WGMD
- Logo since 2022
- Rehoboth Beach, Delaware; United States;
- Broadcast area: Sussex County, Delaware; Worcester County, Maryland; Kent County, Delaware; Wicomico County, Maryland;
- Frequency: 92.7 MHz

Programming
- Format: Talk
- Affiliations: Fox News Radio; AccuWeather; Compass Media Networks; Genesis Communications Network; Premiere Networks; Salem Radio Network; USA Radio Network; Westwood One; Baltimore Orioles Radio Network; Baltimore Ravens Radio Network; Philadelphia Phillies Radio Network;

Ownership
- Owner: DataTech Digital, LLC
- Sister stations: WUSX

History
- First air date: September 21, 1975 (as WLRB)
- Former call signs: WLRB (1975–1980)
- Call sign meaning: Initials in the original partners' names

Technical information
- Licensing authority: FCC
- Facility ID: 55906
- Class: A
- ERP: 2,600 watts
- HAAT: 132 meters (433 ft)
- Transmitter coordinates: 38°42′14.8″N 75°11′59.3″W﻿ / ﻿38.704111°N 75.199806°W
- Repeater: 98.5 WUSX (Seaford)

Links
- Public license information: Public file; LMS;
- Webcast: Listen live
- Website: thetalkofdelmarva.com

= WGMD =

WGMD (92.7 FM) is a radio station licensed to serve Rehoboth Beach, Delaware, Sussex County and the five other counties known as Delmarva. The station has been owned by the same family since 1980. In 2022, the company transitioned its ownership when the next generation purchased WGMD from its original owners. Resort Broadcasting Company, LLC, which operated WGMD from 1980 to 2022 is now DataTech Digital which includes WUSX in Seaford. Both air a news, talk, and sports radio format. The station has been assigned these call letters by the Federal Communications Commission since March 30, 1980.

On December 1, 2021, WGMD began simulcasting on WUSX (98.5 FM) in Seaford.

The station's registered trademark is "The TALK Of Delmarva".

==Format==
WGMD, The Talk of Delmarva, can be heard on 92.7 or 98.5. Some shows and special events can be viewed at TheTalkofDelmarva.com or IndustryNewsOnline.com. The Talk of Delmarva features 11 hours of local programming featuring Mike Bradley, Jake Smith, MJ Powell, and Max Powers. Syndicated radio includes Dan Bongino, Rob Carson, Charlie Kirk, Mark Levin, Sean Hannity, BIll O'Reilly, Rita Crosby, and George Noory. Weekend programming includes local talk with Max Powers, the Rehoboth Foodie, The Pet Show, The Car Doctor, and The Dirt Doctor, among others. WGMD is also an affiliate of the Baltimore Orioles Radio Networks and NASCAR on weekends.

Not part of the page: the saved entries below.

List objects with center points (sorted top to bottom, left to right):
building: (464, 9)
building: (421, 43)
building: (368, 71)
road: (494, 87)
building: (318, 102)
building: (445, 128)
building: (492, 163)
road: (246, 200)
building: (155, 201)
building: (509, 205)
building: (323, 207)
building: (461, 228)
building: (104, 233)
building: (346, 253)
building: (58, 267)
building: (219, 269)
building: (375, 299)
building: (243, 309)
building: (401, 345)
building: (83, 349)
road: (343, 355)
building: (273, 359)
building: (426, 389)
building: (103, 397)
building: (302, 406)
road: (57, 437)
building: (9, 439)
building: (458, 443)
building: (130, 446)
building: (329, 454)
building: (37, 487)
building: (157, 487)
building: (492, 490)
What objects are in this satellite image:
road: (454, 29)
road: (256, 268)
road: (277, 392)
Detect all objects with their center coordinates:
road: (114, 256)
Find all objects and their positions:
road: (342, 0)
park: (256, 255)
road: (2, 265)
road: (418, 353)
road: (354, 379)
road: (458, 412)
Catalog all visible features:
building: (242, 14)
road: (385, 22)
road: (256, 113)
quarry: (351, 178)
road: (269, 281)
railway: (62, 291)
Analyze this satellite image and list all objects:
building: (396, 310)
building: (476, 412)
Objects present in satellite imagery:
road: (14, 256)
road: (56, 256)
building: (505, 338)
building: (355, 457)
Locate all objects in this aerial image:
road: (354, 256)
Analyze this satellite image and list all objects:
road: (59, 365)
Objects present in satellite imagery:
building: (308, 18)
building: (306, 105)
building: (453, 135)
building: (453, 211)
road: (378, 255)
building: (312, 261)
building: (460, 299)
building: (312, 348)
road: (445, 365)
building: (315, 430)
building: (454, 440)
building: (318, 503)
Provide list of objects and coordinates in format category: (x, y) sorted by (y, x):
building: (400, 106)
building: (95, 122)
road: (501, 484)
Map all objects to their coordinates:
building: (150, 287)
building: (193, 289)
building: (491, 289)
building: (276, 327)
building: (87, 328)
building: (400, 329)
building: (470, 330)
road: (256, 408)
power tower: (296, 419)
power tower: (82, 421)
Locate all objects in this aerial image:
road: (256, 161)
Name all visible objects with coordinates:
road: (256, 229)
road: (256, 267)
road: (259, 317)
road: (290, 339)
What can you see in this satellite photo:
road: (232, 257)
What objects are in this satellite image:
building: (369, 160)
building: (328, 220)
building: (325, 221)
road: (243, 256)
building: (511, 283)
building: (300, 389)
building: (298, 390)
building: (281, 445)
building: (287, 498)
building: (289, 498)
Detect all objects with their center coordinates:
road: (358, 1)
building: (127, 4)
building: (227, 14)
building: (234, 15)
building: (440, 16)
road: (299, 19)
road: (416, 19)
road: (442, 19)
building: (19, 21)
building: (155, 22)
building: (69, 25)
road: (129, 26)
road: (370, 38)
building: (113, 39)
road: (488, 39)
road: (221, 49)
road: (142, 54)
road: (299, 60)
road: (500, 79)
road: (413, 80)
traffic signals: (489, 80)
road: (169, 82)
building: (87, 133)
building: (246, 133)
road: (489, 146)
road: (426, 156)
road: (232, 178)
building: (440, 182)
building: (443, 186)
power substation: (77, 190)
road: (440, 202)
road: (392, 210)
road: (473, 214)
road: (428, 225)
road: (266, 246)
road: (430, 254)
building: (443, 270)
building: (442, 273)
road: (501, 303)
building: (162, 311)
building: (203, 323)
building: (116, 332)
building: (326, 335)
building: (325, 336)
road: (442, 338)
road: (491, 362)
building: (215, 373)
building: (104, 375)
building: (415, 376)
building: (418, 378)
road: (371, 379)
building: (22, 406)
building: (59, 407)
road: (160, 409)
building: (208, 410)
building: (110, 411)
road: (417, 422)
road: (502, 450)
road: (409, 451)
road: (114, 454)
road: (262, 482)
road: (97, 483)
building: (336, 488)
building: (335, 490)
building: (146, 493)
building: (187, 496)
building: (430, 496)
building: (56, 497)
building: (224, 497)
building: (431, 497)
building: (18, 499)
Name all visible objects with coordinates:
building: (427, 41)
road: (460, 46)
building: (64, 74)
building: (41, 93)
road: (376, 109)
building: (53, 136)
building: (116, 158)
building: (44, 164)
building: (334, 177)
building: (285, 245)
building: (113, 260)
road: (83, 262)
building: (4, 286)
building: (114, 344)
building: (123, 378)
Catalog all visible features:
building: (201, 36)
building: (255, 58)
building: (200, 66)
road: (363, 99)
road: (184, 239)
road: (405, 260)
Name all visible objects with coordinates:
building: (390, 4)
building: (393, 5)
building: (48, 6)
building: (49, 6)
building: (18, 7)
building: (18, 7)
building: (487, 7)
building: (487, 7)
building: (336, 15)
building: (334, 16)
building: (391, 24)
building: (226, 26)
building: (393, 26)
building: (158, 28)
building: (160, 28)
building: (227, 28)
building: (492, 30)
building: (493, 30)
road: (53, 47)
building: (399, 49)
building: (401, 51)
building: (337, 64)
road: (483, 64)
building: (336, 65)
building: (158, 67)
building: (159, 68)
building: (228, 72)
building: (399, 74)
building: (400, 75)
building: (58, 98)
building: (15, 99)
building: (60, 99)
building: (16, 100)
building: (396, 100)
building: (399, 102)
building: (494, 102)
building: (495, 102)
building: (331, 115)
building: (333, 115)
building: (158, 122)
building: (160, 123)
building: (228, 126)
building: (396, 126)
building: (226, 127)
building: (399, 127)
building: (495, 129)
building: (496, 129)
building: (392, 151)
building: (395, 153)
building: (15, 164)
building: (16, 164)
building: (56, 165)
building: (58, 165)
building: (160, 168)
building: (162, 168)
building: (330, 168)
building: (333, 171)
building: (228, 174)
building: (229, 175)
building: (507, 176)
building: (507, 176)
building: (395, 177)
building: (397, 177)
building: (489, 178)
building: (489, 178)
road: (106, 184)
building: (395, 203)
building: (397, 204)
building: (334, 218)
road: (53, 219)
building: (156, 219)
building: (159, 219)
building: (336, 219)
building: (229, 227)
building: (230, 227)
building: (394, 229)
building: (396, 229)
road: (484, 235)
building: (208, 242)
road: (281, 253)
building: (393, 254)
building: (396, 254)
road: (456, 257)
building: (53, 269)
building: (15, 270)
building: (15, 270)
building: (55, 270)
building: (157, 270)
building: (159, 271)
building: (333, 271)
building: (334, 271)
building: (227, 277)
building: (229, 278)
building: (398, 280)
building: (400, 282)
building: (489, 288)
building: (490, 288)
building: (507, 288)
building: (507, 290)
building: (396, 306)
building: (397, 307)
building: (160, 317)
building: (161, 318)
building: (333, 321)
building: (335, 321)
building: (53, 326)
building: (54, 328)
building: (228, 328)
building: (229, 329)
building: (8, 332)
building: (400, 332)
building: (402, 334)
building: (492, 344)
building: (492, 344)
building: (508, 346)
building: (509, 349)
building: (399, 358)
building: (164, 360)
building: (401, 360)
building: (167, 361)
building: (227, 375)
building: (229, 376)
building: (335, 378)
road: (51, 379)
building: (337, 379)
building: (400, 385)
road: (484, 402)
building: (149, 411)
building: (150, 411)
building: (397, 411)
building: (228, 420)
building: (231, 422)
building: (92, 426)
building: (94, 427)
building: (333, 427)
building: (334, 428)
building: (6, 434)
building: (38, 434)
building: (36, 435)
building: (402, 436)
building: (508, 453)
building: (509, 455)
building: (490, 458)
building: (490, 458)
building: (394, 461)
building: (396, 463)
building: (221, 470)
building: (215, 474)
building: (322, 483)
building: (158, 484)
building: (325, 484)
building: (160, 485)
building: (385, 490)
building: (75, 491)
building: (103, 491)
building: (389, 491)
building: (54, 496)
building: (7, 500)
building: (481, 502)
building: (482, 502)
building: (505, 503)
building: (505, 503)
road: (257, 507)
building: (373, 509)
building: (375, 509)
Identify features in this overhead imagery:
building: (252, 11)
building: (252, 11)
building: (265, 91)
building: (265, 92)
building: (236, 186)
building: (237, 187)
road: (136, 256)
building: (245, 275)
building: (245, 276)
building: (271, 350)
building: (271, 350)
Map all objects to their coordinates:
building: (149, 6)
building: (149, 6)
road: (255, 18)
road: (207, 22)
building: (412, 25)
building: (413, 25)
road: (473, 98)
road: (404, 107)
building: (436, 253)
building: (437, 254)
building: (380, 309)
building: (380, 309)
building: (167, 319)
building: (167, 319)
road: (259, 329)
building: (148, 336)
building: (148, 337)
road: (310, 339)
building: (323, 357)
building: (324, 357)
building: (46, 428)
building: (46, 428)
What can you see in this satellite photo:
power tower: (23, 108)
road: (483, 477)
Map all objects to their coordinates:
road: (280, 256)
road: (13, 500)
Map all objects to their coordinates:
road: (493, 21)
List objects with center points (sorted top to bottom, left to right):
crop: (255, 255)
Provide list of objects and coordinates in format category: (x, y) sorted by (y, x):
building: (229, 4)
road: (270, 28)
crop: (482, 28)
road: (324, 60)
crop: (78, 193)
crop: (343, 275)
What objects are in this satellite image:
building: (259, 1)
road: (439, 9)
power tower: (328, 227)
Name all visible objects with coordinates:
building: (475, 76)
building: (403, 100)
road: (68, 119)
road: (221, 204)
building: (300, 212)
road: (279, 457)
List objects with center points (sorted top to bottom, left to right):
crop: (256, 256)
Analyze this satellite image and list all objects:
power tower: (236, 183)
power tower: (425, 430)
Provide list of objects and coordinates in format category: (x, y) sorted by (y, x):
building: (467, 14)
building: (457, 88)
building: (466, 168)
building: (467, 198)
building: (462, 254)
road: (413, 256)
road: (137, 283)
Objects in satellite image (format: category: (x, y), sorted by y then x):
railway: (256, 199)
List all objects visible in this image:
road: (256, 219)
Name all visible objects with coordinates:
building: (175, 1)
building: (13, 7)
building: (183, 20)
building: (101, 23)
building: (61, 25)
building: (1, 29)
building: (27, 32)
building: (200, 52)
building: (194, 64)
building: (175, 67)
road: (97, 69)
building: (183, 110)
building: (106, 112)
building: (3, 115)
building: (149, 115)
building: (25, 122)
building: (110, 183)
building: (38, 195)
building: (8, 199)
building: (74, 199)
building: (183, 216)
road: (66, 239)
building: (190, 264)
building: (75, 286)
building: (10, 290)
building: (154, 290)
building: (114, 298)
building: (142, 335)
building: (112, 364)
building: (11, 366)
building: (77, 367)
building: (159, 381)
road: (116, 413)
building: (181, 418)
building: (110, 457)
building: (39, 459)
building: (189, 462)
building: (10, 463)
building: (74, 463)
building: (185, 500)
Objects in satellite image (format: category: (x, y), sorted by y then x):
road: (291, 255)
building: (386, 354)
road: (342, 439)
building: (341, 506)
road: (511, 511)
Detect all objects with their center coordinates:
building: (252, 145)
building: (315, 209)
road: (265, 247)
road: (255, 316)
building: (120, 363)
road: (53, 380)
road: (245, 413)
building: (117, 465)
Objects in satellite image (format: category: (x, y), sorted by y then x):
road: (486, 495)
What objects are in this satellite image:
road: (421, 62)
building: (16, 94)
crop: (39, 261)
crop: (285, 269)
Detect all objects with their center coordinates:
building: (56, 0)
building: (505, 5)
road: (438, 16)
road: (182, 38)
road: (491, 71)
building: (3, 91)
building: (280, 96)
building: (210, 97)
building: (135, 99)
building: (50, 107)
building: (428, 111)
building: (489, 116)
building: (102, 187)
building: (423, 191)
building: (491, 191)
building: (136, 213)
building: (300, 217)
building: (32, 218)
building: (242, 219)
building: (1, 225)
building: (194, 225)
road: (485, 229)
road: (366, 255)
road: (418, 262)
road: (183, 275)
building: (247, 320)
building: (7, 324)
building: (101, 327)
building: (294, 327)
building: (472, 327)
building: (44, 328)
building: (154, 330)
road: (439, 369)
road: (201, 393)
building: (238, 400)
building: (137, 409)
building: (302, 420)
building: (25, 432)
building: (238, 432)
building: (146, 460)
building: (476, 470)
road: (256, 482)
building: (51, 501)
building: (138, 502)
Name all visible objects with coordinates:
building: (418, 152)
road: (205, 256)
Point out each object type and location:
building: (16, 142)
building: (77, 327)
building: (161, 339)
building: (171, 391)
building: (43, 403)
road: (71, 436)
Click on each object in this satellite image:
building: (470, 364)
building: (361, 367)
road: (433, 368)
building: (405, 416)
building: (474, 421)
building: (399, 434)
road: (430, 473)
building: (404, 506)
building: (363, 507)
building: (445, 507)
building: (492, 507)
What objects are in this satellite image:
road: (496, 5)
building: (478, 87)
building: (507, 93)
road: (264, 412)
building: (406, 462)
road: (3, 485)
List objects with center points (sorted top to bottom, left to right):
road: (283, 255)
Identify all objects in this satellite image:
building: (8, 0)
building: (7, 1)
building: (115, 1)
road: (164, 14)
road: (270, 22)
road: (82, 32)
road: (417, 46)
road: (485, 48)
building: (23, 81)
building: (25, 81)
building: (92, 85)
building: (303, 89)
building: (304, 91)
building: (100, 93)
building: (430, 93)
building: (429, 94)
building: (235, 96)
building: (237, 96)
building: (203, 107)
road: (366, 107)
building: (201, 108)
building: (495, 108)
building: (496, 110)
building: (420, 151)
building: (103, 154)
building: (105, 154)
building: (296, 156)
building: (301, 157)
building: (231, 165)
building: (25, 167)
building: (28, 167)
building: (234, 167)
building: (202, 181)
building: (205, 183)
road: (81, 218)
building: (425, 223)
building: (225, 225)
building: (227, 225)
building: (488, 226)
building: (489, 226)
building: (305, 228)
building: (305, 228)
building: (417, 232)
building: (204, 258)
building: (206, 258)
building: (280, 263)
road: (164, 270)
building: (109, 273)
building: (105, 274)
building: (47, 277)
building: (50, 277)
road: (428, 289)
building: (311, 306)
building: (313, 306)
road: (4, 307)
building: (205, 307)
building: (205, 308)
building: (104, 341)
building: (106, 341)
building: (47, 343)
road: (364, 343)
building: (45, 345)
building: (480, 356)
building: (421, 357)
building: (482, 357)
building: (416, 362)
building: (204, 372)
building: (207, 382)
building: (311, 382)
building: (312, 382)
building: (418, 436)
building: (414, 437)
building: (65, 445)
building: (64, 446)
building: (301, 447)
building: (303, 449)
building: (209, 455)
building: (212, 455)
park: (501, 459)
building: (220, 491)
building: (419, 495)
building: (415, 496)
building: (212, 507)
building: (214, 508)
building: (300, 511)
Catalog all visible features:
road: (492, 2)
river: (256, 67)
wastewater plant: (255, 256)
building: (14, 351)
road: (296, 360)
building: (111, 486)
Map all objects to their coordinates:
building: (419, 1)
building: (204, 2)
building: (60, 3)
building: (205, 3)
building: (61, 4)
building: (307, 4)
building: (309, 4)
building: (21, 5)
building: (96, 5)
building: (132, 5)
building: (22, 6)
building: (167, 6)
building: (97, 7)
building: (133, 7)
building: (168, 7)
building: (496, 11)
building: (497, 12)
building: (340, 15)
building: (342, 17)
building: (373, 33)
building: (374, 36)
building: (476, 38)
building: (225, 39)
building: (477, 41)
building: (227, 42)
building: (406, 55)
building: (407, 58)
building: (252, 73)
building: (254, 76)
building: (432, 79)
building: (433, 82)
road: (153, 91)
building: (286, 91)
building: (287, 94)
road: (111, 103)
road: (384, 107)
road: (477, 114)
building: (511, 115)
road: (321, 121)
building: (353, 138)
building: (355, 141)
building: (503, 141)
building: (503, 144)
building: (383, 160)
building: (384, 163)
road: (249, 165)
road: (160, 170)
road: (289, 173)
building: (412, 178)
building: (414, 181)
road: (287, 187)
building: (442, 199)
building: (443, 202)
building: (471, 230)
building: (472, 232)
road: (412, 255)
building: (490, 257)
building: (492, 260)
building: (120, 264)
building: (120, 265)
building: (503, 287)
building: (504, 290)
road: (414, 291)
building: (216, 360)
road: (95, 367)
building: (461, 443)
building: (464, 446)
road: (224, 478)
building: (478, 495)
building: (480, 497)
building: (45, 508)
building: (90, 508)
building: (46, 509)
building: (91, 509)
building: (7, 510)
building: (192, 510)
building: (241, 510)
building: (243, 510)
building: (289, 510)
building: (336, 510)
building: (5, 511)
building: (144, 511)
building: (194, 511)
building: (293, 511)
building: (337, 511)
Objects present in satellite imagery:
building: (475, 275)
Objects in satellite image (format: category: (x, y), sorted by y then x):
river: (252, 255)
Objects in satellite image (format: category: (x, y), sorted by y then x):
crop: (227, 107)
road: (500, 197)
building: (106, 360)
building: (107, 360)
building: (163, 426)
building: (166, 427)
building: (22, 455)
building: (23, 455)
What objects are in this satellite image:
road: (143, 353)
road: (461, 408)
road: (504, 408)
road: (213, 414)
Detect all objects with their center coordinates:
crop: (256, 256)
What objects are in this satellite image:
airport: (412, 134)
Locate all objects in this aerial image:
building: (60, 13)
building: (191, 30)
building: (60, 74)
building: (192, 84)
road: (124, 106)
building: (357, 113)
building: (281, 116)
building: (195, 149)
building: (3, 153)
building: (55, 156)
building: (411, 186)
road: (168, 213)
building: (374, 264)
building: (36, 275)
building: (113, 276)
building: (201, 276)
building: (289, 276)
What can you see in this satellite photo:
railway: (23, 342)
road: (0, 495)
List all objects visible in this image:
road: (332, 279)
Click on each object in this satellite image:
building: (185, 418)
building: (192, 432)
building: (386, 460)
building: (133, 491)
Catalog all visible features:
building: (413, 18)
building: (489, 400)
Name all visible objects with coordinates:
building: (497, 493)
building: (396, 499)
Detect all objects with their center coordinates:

==Local and regional news==
In 2018 and 2019 WGMD was recognized as Best News and Best Sports station downstate by the readers of Delaware Today magazine.

Additionally, WGMD News placed in the 2020 national competition of the National Federation of Press Women.

As a radio affiliate of the Maryland News Network, WGMD broadcasts daily agricultural reports, daily morning and afternoon traffic reports and other features of local and regional interests.

==National news==
Local and regional news is supplemented by Fox News Radio.

==Weather==
Hourly Weather and Marine Weather services are provided by AccuWeather.